The subject matter is naturally provocative but Byrne and his collaborators navigate the terrain dextrously. The enigmatic Sands provided the perfect canvas on which to paint a mythology for the Republican movement, claims the film, and he provides an equally useful canvas for the filmmakers. There are scant few photographs of moments of footage of Bobby Sands; he remains the iconic empty shape at the film's heart, filled in only by brief gobbets from his writings from prison and secondhand accounts, while an array of voices swirl around him providing the wider political context.
It's an ideal entry point for those whose knowledge of the situation - either with regards specifically to Sands and the hunger strikes, or the cause more broadly - is limited. Byrne's approach seems to be inspired by the Republican movement which is nostalgically described as engaging with an enormous range of writing around their purpose in an attempt to understand their best course of action; Che Guevara, Ho Chi Min, and the aforementioned MacSwiney are just a tiny selection of those named.

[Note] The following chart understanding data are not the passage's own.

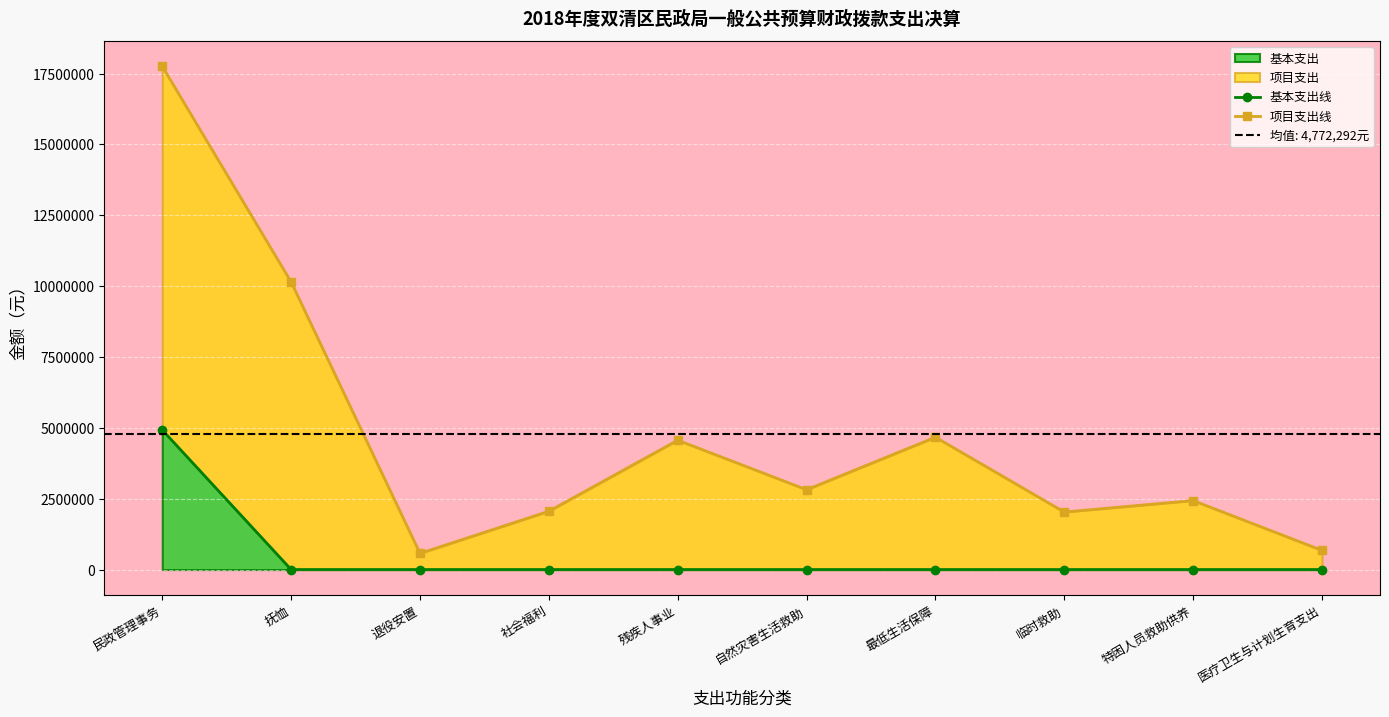

Reading right to left, what are all the values shown in this chart?

基本支出线: 医疗卫生与计划生育支出=0.0	特困人员救助供养=0.0	临时救助=0.0	最低生活保障=0.0	自然灾害生活救助=0.0	残疾人事业=0.0	社会福利=0.0	退役安置=0.0	抚恤=0.0	民政管理事务=4925385.5
项目支出线: 医疗卫生与计划生育支出=676772.0	特困人员救助供养=2434747.3	临时救助=2029341.1	最低生活保障=4670408.8	自然灾害生活救助=2817400.0	残疾人事业=4564720.0	社会福利=2057971.3	退役安置=571470.3	抚恤=10146120.5	民政管理事务=17753965.0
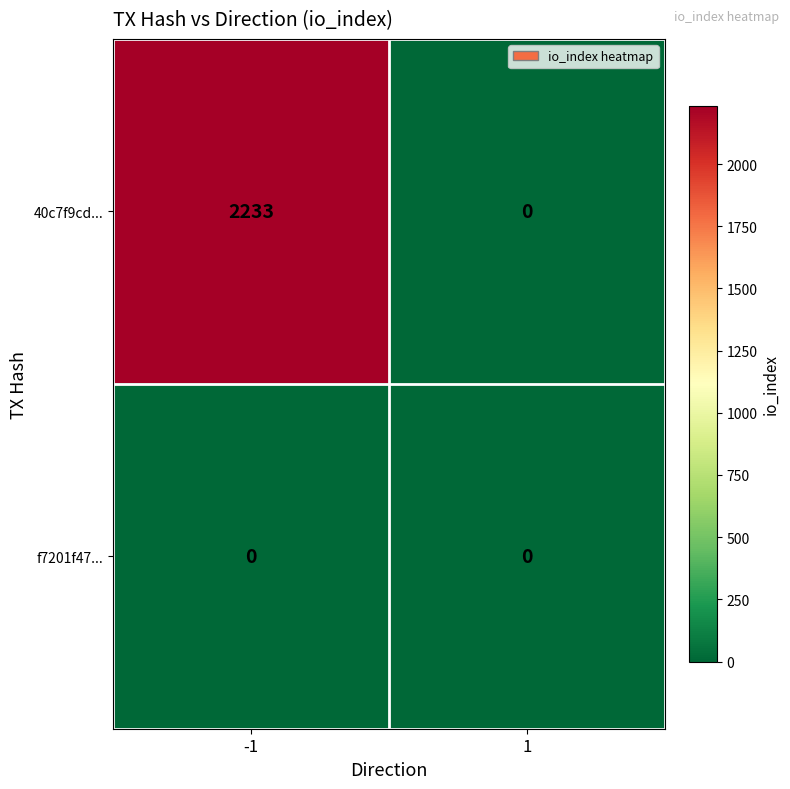

Reading left to right, what are all the values shown in this chart?

40c7f9cd...: -1=2233	1=0
f7201f47...: -1=0	1=0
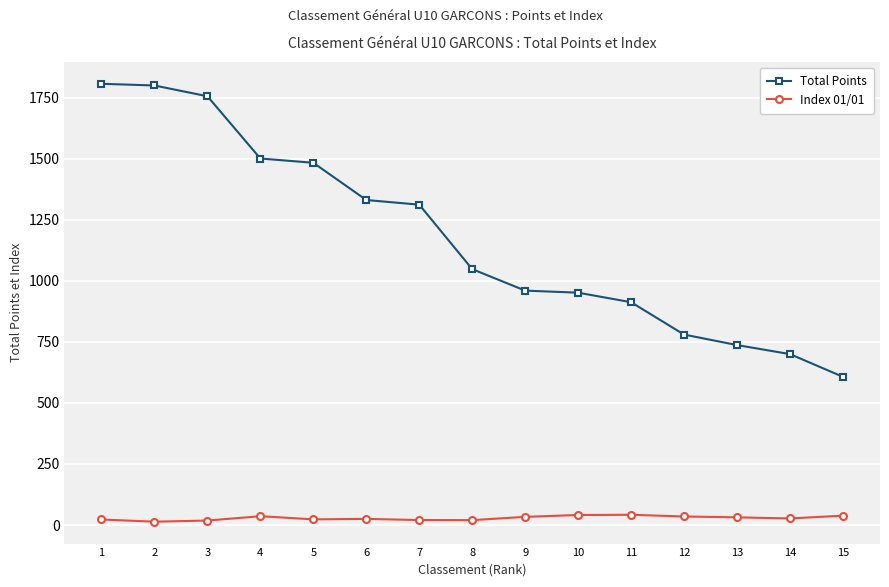

True or false: Total Points has a value of 2603.1 at 3.

False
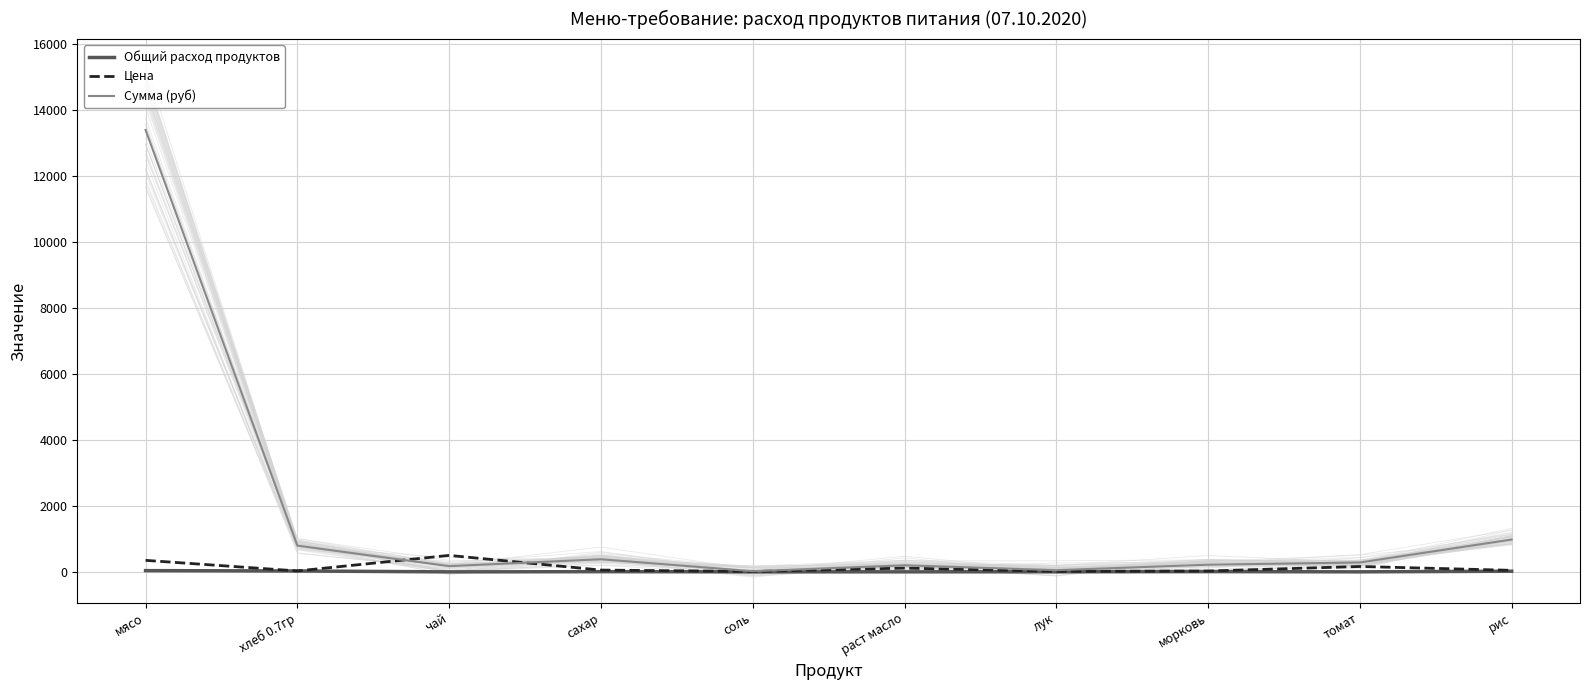

What is the difference between the second highest and minimum values in the Общий расход продуктов series?

27.5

The film's own frame of reference is equally vast with experts weighing in on elements from the history of self-inflicted suffering as protest, to the UK government's response to IRA terrorism, from the physical effects of starvation to Sands' personal desire for grassroots societal change. The central crux of the film follows through the months for which Sands protested - text regularly appears on screen to outline his gradual deterioration - but it leaps back and forth in time when needed. Byrne and his editor Paul Devlin make use of shadowy reconstruction, animation, archival newsreels, academic diagrams and medical materials amongst other things to reduce the volume of direct-to-camera testimony. It both maintains visual interest and negates the concern that the film becomes a polemic. Though it is clearly a work of great empathy and respect, Bobby Sands: 66 Days takes pains to offer alternative perspectives and as such makes for a richly textured and complex portrait of man, myth and movement.